*** Opening Given information ***
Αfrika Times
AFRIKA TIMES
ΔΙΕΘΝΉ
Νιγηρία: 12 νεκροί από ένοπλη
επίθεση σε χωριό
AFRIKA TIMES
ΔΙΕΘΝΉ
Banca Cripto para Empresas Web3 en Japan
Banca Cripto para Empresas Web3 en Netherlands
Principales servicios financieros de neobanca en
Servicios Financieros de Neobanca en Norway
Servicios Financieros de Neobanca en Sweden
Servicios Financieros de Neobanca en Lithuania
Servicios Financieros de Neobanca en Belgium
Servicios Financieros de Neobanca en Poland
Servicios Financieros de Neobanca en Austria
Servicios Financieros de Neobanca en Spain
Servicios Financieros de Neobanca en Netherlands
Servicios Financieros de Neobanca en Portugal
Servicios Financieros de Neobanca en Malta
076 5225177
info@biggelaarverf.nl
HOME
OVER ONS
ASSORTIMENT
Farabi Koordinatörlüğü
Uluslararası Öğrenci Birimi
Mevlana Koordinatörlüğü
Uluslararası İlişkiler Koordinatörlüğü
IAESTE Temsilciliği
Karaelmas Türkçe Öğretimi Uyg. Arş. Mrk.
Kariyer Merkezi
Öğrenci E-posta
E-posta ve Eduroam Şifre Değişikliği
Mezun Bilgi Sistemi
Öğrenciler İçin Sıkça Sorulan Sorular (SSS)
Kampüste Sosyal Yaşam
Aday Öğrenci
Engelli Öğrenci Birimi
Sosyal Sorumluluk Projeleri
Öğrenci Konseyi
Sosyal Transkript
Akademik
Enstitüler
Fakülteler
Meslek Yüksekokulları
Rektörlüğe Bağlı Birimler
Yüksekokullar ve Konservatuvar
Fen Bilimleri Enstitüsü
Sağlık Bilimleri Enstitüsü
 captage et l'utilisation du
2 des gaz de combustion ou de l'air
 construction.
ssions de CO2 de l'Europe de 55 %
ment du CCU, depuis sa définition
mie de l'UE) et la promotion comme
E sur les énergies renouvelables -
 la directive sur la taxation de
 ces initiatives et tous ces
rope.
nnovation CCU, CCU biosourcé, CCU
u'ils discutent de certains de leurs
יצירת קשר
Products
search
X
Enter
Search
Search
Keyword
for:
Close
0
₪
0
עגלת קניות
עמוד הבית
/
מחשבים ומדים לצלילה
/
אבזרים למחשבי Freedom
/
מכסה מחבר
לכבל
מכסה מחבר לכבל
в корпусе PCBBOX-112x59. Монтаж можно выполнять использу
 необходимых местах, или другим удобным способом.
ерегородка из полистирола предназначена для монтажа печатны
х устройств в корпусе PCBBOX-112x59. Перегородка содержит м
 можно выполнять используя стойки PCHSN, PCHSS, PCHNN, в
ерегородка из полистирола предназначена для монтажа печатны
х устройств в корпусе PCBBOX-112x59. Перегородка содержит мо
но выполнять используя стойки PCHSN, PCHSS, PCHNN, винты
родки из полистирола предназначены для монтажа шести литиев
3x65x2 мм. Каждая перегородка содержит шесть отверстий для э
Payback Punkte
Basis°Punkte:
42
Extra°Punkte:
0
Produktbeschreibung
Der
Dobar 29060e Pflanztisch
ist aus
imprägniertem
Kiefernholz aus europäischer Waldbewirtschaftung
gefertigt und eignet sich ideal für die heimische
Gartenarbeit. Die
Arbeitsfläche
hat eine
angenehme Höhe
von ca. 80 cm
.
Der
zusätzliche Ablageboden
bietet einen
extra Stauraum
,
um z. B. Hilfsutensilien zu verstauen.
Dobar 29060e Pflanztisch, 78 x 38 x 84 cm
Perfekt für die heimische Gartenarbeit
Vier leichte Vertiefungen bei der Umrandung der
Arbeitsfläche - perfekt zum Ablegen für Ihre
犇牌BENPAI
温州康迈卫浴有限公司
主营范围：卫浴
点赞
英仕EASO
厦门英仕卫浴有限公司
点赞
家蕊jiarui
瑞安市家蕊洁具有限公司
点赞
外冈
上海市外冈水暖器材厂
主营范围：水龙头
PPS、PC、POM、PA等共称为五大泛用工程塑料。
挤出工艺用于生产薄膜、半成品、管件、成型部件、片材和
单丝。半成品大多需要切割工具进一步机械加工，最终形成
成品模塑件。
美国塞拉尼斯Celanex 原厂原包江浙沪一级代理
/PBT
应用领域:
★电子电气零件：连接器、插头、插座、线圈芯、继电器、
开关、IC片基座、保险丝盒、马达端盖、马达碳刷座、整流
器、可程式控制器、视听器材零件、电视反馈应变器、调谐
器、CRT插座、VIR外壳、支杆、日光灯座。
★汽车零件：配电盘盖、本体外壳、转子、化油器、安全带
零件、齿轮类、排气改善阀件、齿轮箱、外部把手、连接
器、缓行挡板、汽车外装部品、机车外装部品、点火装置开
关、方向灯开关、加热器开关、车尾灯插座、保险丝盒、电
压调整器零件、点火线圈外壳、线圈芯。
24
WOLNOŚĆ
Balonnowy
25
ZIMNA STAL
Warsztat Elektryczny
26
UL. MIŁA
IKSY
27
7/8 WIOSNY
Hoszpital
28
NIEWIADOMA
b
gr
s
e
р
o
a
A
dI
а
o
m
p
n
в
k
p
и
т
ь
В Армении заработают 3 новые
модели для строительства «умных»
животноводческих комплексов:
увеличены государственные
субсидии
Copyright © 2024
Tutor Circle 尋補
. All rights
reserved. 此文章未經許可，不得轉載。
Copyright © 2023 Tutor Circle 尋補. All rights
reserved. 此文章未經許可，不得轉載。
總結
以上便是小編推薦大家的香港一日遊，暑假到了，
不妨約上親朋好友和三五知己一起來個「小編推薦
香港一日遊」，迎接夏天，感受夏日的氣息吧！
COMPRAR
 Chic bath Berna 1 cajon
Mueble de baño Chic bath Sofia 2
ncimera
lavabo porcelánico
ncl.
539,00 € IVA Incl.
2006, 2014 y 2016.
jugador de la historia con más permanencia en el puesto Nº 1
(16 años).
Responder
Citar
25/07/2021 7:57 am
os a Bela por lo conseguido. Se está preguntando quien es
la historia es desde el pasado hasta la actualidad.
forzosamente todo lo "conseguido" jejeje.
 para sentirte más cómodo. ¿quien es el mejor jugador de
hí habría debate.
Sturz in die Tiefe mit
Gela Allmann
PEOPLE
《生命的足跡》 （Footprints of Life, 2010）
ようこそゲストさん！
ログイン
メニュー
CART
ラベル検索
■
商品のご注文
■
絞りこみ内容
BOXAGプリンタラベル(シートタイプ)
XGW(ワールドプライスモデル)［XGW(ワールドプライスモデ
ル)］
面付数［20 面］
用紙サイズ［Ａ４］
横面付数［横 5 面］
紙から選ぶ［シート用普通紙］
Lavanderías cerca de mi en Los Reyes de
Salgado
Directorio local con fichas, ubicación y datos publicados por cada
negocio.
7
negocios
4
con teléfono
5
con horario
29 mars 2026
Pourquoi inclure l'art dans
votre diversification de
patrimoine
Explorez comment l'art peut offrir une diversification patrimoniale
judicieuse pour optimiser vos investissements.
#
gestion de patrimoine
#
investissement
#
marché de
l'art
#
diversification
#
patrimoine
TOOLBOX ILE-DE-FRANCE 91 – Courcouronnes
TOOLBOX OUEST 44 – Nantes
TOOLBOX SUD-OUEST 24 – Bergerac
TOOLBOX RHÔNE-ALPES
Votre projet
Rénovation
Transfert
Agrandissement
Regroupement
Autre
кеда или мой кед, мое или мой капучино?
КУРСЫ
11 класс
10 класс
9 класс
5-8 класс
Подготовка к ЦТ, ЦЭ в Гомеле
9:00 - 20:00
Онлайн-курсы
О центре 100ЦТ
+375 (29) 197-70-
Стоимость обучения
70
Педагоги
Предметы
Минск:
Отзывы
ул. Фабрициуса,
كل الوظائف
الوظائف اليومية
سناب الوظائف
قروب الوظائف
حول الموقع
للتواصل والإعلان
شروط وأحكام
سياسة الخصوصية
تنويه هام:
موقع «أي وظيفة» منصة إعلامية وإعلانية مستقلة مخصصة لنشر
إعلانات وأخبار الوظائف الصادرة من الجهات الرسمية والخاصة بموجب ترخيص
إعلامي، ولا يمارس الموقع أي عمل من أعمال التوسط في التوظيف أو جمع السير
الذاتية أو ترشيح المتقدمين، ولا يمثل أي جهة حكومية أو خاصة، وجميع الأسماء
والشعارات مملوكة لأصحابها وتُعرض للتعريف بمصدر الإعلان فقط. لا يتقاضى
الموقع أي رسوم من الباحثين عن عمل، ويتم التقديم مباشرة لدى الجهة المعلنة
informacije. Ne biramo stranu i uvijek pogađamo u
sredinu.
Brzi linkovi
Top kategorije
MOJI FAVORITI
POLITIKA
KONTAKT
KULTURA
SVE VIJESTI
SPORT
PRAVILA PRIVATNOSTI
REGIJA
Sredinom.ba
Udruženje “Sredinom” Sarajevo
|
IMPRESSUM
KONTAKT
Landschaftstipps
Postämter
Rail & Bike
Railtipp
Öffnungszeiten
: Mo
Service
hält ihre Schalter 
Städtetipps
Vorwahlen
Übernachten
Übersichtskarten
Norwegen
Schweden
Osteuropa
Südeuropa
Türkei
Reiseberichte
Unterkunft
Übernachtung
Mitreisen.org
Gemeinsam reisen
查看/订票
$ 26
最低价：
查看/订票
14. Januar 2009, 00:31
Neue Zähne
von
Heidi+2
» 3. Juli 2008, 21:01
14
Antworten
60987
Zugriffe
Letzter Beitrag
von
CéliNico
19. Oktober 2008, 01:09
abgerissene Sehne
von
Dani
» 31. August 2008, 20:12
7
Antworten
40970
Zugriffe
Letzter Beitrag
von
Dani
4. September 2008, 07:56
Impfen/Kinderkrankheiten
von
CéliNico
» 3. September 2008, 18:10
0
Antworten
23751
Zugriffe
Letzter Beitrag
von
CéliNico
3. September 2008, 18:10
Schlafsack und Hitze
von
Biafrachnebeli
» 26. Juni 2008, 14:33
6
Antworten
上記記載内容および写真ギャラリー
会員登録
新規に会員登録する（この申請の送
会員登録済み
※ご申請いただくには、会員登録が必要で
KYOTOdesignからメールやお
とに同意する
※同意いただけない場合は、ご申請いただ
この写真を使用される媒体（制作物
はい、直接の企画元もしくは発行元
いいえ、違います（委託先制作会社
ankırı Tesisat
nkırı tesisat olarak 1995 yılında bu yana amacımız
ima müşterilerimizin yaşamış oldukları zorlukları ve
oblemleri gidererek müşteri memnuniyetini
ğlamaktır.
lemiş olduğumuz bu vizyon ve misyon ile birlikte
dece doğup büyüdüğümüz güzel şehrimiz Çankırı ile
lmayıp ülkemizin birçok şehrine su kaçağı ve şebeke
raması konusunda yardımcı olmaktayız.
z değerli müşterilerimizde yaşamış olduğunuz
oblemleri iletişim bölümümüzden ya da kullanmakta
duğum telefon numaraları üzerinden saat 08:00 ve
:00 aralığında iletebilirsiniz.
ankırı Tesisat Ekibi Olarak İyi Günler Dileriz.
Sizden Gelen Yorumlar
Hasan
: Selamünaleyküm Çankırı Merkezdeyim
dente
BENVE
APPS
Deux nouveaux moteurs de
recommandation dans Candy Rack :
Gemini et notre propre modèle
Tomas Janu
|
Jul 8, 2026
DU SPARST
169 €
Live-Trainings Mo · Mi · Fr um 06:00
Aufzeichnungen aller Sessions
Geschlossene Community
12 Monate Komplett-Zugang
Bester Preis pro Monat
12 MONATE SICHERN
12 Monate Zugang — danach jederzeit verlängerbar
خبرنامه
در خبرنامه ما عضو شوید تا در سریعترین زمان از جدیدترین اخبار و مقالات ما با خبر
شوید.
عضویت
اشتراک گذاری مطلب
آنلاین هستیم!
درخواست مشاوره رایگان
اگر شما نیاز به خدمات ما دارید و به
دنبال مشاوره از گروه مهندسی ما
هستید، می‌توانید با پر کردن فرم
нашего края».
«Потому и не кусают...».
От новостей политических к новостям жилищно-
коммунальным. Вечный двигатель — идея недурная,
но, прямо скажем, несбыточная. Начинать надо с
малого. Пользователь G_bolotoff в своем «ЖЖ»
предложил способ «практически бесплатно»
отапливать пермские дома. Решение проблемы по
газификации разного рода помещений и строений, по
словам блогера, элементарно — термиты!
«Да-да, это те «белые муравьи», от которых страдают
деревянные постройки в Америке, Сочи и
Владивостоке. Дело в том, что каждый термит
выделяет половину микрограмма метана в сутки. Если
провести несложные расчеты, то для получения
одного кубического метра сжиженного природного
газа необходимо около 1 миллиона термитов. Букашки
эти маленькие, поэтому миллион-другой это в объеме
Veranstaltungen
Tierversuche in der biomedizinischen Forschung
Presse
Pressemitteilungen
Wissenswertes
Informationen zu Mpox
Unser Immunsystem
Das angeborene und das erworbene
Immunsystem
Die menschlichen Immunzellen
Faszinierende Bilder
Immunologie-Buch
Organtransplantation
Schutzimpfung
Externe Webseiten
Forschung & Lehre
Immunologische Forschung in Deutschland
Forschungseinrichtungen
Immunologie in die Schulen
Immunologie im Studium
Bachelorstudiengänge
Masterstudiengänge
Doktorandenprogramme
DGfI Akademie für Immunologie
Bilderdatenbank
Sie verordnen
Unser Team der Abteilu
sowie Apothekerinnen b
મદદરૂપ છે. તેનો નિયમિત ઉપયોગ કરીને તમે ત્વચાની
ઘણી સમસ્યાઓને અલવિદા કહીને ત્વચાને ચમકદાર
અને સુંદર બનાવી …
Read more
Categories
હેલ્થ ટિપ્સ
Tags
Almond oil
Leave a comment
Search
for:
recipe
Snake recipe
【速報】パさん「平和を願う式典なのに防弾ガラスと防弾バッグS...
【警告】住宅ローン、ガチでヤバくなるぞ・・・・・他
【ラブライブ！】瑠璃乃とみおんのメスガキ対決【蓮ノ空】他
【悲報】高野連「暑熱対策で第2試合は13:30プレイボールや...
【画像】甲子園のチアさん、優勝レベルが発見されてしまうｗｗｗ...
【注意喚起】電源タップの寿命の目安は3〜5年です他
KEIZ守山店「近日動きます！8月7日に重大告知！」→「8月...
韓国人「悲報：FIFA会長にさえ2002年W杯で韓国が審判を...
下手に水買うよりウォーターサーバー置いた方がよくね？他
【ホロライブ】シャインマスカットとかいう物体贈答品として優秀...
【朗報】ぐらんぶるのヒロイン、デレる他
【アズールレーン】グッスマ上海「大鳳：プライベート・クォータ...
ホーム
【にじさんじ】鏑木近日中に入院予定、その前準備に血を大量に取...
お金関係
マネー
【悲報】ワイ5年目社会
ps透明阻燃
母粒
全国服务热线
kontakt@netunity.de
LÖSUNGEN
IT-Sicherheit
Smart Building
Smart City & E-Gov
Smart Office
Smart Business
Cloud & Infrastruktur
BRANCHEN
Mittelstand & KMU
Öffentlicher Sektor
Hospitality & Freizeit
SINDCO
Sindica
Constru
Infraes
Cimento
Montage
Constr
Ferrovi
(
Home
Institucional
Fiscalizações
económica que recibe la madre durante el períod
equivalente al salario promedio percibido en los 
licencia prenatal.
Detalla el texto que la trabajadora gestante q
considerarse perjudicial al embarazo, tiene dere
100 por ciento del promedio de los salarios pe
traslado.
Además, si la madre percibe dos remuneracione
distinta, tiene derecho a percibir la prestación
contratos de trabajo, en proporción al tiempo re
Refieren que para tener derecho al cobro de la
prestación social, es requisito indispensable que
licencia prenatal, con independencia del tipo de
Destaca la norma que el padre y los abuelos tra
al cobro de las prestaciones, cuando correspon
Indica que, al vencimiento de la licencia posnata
*** Closing Given information ***
■ **Exercise instructions**:
Turn the lines from the beginning of the rows through the line containing "Servicios Financieros de Neobanca en Norway" into a numbered list, leaving out any blank lines.

■ **Output below**:
1. Αfrika Times
2. AFRIKA TIMES
3. ΔΙΕΘΝΉ
4. Νιγηρία: 12 νεκροί από ένοπλη
5. επίθεση σε χωριό
6. AFRIKA TIMES
7. ΔΙΕΘΝΉ
8. Banca Cripto para Empresas Web3 en Japan
9. Banca Cripto para Empresas Web3 en Netherlands
10. Principales servicios financieros de neobanca en
11. Servicios Financieros de Neobanca en Norway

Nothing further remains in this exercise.